031 and 0.100 eV, respectively, corresponding to nanowires α-c [001] and
β-c [001]. This result indicates that both of the two magnetic nanowires are in the FM ground state. To lend further understanding about magnetic properties of the considered boron nanowires, we calculate the projected total electronic density of states for all considered boron nanowires, as plotted in Figure 2. Clearly, we can see that for both of the two magnetic nanowires, the majority (spin-up) state and minority (spin-down) state are not compensated, which resulted in the residue of net spin states, as seen in Figure 2c,f.
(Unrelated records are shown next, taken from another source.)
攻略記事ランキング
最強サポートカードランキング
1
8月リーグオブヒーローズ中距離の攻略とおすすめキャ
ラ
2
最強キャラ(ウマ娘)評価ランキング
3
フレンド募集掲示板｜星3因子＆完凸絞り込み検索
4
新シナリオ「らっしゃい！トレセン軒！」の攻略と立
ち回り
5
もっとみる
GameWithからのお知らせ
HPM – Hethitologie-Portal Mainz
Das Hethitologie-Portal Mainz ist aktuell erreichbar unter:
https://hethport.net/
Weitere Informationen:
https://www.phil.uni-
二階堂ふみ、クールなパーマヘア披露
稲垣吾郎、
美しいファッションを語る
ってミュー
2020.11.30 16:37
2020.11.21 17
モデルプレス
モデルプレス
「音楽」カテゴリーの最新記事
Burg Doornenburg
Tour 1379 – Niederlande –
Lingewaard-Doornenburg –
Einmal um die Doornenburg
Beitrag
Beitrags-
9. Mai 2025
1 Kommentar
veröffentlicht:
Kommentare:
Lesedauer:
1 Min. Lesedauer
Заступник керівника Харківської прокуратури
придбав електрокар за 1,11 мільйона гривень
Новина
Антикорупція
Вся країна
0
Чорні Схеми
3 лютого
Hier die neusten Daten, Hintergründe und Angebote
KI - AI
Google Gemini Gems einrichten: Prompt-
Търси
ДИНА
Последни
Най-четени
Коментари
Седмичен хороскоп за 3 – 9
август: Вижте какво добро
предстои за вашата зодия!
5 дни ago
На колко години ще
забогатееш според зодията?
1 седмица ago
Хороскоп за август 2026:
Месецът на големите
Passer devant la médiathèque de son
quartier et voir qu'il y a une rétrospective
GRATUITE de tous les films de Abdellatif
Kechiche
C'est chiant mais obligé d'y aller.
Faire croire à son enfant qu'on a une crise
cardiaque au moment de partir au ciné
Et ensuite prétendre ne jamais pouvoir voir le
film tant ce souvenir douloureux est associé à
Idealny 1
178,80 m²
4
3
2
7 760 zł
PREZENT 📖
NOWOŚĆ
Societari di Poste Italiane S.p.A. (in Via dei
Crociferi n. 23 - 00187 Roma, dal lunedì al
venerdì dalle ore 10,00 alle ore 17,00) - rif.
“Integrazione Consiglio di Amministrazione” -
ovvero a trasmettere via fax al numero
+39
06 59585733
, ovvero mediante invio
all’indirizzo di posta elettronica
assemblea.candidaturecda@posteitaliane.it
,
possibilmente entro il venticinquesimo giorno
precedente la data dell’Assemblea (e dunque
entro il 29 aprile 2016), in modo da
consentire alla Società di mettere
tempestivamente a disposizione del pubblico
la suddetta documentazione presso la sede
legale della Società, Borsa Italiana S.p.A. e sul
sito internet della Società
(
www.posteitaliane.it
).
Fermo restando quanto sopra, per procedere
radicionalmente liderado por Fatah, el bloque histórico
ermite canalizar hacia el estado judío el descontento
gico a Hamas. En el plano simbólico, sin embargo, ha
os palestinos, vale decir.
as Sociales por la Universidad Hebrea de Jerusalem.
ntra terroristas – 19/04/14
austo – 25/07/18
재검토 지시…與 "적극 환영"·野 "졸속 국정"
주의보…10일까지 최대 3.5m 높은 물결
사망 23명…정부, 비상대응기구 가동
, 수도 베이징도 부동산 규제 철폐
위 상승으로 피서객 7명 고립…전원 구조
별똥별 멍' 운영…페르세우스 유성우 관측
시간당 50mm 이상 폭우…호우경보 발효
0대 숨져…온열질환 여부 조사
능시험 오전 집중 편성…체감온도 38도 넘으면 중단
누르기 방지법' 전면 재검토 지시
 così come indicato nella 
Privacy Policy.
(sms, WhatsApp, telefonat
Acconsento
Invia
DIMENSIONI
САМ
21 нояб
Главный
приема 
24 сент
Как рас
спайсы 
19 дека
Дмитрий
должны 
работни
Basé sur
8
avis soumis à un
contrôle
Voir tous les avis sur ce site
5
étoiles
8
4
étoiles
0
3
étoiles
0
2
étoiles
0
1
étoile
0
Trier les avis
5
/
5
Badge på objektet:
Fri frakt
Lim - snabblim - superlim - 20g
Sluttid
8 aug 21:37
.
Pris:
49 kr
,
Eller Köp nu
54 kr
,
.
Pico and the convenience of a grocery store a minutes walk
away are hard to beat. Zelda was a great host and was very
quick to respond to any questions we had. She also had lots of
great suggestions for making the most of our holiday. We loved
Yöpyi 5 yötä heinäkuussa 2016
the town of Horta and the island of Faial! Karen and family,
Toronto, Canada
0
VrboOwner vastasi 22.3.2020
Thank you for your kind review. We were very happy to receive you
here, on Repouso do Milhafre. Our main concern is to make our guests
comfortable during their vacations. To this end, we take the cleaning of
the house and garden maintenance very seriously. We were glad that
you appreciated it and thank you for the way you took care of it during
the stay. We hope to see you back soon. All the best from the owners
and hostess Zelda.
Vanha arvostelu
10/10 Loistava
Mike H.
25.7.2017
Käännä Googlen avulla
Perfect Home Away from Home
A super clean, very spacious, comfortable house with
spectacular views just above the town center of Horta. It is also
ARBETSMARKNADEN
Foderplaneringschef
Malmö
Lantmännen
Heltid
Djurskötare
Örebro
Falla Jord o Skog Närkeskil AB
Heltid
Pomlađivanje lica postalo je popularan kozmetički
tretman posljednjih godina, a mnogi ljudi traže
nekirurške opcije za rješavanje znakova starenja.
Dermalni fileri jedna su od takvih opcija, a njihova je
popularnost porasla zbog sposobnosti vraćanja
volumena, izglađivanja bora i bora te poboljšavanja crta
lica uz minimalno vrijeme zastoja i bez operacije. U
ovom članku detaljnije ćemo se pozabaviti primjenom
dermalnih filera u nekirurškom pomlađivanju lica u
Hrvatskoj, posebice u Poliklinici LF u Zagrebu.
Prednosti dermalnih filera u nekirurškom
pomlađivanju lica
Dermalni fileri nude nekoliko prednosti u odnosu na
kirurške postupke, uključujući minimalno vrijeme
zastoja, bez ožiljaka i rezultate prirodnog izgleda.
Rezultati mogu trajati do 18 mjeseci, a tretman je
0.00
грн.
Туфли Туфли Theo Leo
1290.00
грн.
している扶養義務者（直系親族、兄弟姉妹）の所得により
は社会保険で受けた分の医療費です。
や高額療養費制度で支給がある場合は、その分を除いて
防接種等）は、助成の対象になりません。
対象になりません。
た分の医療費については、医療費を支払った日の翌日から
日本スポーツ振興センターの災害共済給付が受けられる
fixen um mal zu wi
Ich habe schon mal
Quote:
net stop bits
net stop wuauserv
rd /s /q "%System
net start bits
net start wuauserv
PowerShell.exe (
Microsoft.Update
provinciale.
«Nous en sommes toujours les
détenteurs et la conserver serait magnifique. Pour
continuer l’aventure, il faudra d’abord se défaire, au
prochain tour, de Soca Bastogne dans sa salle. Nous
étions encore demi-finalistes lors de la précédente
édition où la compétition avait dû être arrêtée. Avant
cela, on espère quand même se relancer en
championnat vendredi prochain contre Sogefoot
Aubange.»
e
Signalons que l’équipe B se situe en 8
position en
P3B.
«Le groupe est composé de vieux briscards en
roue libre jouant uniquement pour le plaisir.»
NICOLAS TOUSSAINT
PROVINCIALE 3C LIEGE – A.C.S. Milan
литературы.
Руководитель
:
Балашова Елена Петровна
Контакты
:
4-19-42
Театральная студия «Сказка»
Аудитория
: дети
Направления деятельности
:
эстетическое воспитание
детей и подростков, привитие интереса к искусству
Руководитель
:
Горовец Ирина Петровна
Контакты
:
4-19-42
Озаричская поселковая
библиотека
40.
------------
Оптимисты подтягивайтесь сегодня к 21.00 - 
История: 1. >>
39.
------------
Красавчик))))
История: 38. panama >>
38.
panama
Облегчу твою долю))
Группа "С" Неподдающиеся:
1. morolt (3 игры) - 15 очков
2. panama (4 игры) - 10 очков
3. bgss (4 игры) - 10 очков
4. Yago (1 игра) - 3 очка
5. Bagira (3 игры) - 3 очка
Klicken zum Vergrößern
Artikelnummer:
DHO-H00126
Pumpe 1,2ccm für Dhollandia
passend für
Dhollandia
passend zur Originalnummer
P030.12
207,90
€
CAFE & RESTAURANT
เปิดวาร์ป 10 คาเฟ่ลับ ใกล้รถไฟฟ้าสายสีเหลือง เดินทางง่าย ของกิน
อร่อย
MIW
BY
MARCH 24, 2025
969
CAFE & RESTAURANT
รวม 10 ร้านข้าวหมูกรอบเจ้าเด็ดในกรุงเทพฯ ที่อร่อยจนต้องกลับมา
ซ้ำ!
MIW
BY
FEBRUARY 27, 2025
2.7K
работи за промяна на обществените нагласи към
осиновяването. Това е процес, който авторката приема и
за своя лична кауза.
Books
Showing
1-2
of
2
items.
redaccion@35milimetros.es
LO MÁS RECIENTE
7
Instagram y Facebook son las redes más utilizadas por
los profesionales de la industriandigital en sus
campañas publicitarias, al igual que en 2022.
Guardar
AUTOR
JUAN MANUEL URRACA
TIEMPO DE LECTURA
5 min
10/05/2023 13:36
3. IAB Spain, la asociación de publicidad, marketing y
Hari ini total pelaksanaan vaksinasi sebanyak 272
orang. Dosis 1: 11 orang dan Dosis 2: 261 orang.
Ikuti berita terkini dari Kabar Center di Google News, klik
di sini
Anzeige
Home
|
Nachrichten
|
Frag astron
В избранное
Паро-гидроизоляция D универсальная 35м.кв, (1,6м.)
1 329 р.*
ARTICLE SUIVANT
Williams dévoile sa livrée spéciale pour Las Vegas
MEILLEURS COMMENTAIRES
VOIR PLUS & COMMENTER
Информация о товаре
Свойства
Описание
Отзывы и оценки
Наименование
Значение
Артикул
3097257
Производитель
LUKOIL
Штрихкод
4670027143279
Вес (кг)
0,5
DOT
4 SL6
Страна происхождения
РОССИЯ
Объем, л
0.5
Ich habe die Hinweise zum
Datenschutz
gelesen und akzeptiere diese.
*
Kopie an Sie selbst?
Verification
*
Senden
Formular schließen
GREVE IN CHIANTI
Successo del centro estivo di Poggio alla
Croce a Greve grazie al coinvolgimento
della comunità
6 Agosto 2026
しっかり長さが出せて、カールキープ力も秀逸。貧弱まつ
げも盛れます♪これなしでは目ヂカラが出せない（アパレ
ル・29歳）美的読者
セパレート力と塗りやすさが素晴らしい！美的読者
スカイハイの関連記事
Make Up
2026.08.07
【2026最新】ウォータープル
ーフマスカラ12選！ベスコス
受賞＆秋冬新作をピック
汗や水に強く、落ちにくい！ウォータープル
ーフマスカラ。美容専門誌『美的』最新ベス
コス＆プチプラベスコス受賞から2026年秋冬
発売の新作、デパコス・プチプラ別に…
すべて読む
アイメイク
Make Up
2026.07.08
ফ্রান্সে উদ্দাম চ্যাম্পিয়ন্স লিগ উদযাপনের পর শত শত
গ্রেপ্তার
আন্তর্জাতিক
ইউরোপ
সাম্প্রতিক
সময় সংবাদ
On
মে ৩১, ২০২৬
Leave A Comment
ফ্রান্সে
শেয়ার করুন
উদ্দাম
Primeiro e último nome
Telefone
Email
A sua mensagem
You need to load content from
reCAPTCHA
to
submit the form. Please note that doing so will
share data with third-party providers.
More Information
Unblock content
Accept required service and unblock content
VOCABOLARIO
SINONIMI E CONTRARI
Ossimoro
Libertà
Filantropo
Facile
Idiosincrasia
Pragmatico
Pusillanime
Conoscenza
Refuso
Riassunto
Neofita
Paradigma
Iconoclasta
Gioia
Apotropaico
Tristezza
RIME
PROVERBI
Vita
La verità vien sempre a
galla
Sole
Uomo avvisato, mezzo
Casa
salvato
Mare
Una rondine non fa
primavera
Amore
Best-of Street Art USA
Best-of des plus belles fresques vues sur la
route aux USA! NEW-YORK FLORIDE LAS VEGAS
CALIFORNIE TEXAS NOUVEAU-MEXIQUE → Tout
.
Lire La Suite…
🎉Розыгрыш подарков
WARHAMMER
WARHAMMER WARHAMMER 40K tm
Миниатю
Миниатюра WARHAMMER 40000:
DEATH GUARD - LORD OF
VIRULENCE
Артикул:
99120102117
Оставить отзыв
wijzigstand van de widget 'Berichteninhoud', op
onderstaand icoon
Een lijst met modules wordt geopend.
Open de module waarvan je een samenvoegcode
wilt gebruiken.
However, as shown in Figure 2a,d,e,f, the other boron nanowires are spin-compensated, with the spin-up and spin-down states equally occupied. Figure 2 PDOS of the Torin 1 mw considered systems. (a) α-a [100], (b) α-b [010], (c) α-c [001], (d) β-a [100], (e) β-b [010], and (f) β-c [001]. Positive and negative values represent the DOSs projected on the spin up and down, respectively. The Fermi levels 17-AAG mouse are denoted by the vertical dashed line. To pursue the physical origin of the magnetic moments of the two magnetic boron nanowires, we plot the isosurface of spin density of the supercells of the two magnetic boron nanowires, respectively, as shown in Figure 3a,b. The isovalue is set to 0.30 e/Å3. It thus is obvious that for the boron nanowire
α-c [001], the total magnetic moment of the system is essentially contributed from the atoms near two vertexes of one diagonals of the cross section. The spin density is symmetrically distributed around the two ends of the diagonals. For the boron nanowire β-c [001], the spin density is mainly distributed near one vertex of the diagonals in the cross section, which is in agreement with the previous report [37]. The key to understand why the magnetic boron nanowires have the magnetic moments around the vertexes of one diagonals of the Ergoloid cross section is the atomic structural
characteristic and especially the Epoxomicin nmr structural deformation of the magnetic boron nanowires tailored from the bulk boron. By analyzing, we find out that the reasons of the induced magnetic moments are mainly from two aspects. One is the unsaturated chemical bonds of the atoms at the vertexes of the diagonal, which make the electron states redistributed and cause the asymmetry of the spin-up and spin-down states. Another aspect is the local magnetic moments around the ends of the diagonal act by the interaction of spin-spin coupling, which enhances the total magnetic moments of the two magnetic boron nanowires and makes them show distinct and much larger total magnetic moments. Figure 3 The isosurface of spin density ρ = ρ ↑ − ρ ↓ of the supercells of the two magnetic boron nanowires (red circles). (a) α-c [001] and (b) β-c [001]. The isovalue is set to 0.30 e/Å3.